Ce fut la peur, plus que toute autre chose, qui poussa les hommes à obéir. Ceux qui maintenaient Swanhild la giflèrent jusqu’à ce qu’elle défaille, et ils la jetèrent au centre de la cour. Étourdie, elle tomba sur le pavé. Des cavaliers se pressèrent autour d’elle, encourageant leurs chevaux affolés à se cabrer. Lorsqu’ils se retirèrent, il ne restait plus d’elle qu’une bouillie écarlate piquetée d’esquilles blanches.
La nuit tomba. Ermanaric conduisit ses hommes dans la grande salle pour y fêter leur victoire. Le matin venu, ils dénichèrent le trésor et l’emportèrent avec eux. La corde grinçait toujours, Randwar restait suspendu au-dessus des restes de Swanhild.
Tel fut le récit que les survivants rapportèrent à Heorot. Ils s’étaient empressés d’enterrer les morts. La plupart souhaitaient s’en tenir là, mais quelques Greutungs avaient soif de vengeance, et il en était ainsi de tous les Teurungs.

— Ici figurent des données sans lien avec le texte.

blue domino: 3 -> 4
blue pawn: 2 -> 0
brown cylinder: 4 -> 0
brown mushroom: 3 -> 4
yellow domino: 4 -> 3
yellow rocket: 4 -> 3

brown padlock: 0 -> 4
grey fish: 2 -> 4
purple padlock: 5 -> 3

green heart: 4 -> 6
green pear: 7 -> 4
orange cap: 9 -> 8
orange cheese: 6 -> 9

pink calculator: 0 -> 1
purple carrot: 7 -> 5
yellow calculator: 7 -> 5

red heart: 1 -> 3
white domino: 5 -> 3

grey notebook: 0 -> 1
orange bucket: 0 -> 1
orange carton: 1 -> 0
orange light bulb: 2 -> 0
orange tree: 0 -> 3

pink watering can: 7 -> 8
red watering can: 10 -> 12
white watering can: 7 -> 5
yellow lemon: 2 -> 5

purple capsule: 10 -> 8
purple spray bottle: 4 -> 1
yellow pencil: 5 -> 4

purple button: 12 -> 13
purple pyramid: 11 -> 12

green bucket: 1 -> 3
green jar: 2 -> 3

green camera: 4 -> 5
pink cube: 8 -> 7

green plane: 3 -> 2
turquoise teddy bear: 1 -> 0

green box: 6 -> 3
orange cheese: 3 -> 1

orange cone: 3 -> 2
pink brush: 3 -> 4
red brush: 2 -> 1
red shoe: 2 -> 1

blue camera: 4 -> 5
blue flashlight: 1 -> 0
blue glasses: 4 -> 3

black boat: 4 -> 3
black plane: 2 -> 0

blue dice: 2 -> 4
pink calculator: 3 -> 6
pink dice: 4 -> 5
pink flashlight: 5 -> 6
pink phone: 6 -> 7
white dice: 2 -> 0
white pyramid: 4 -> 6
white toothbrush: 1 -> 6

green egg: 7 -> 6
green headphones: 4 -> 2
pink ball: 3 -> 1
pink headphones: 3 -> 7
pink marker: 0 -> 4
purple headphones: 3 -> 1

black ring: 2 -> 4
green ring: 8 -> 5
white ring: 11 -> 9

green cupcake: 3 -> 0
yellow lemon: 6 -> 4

La rage et le chagrin engloutirent les frères de Swanhild. Leur mère se montra plus froide, gardant ses sentiments pour elle. Mais lorsqu’ils se demandèrent ce qu’ils devaient faire, bien que de toutes parts leur peuple ait afflué autour d’eux... elle les entraîna à l’écart, et ils parlèrent jusqu’à ce que tombent des ténèbres agitées.
Tous trois entrèrent dans la grande salle. Ils proclamèrent leur décision. Mieux valait frapper sans délai. Certes, le roi s’attendrait à cette réaction, et il ne renverrait pas sa garde de sitôt. Toutefois, à en croire les témoins de son passage, elle n’était guère plus importante que les troupes assemblées ici même. Une attaque surprise, des guerriers bien décidés... et on n’en parlerait plus. Attendre, c’était donner à Ermanaric le temps dont il espérait disposer pour écraser tous les Goths épris de liberté.
Les hommes approuvèrent à grands cris. Le jeune Alawin se joignit à eux. Puis, soudain, la porte s’ouvrit, et le Vagabond entra. Il ordonna d’un ton ferme que le dernier-né de Tharasmund ne quitte pas les lieux, puis il retourna dans la nuit et le vent.
Toujours résolus, Hathawulf, Solbern et leurs hommes partirent à l’aube.